I reached for my wallet. Because I was wearing a long winter coat, even that maneuver required some unprecedented twisting and tugging.  In fact I had to unbuckle my seat belt only to learn the coat's belt was caught in the door so I had to quickly open and shut the car door to get my wallet.  That meant doing a quick shoulder check to make sure it was safe and at the same time I was thinking,“What time did I say I’d pick up Michel?”

Ria jumped out  and I had to start wheedling around in traffic again until I picked her up again and home we went.

And I thought, “That's the kind of thing that should be on drivers’ exams: Real-world driving.”

And then I thought--or maybe even said, “Isn’t it amazing what good drivers most drivers are?” 

Consider: Every day, around the planet—the  VAST majority of drivers, not just a lucky few but almost EVERY SINGLE one—whether they're on some Peruvian switchback, lost in a suburb of Varanasi, India where no car has ever stayed in its lane for more than a second or two, or dropping a daughter in front of a jeweler in downtown Toronto, Canada, in the middle of a snowy afternoon—gets to where where he or she is going.

THE MINDBOGGLER? Almost everybody makes it home unscratched.
Unscratched. 

Mind-boggling. Especially because every last one of them is controlling what amounts to a really dangerous thing; and by dangerous thing I of course mean a car. 

Sure there're close calls like my friend up there in the first paragraph, but so what? We generally all make it.

Tall drivers, short drivers; short-sighted drivers, colour-blind drivers, hard-of-hearing people, angry types, Irish types, sleepy ones, stoned ones, in-love teenagers; out-of-love divorced folks,  lazy guys like me and arthritic drivers with muscles too sore to check their blind spots.

Drivers who just had a fight with their husbands and are so mad they think the guy in front of them is slowing down just to get them madder.
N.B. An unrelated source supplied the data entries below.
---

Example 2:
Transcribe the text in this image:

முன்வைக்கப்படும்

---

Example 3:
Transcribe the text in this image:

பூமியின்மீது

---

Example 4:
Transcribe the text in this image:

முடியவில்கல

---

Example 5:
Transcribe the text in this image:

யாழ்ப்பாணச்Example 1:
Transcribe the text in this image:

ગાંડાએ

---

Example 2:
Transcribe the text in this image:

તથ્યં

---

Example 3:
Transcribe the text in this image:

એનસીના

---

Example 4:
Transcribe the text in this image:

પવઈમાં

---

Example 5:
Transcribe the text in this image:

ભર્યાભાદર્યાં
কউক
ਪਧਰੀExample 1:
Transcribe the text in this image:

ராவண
Drivers who can't read English.

Nun drivers who simply aim the car and let God steer.

People whose brakes don’t work so good. Drivers who feel it takes too much of their valuable time to flick a signal-light switch.
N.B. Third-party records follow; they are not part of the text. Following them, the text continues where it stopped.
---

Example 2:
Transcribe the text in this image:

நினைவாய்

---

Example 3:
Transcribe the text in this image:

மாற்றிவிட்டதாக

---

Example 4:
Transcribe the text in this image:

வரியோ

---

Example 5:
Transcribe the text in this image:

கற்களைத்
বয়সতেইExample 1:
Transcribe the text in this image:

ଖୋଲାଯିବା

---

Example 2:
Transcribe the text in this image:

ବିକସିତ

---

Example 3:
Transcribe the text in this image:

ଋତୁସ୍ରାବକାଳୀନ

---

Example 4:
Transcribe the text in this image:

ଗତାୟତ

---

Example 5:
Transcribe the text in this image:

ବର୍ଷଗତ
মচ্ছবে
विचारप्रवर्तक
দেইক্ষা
And far too many drivers doing exactly the kind of crazy wardrobe adjustments I like the one I was doing.   

While you’re driving, you’re talking, planning, singing, arguing, fretting, sweating, laughing, having to go to the bathroom or just plain lost.

The only driver who is not distracted is a robot. 

Plus you and all the other vehicles are barreling ahead, as Stephen Leacock would say, madly off in all directions.

The thing is, WAY MOST of them don’t get into accidents. Almost everybody makes it home.   

It just doesn’t make sense.

Or is it just me?


1 comment:

  1. You forgot the mentally ill people like myself. Bi-polar and in a manic state thinking he is driving a tank and not a old Volkswagen Beetle.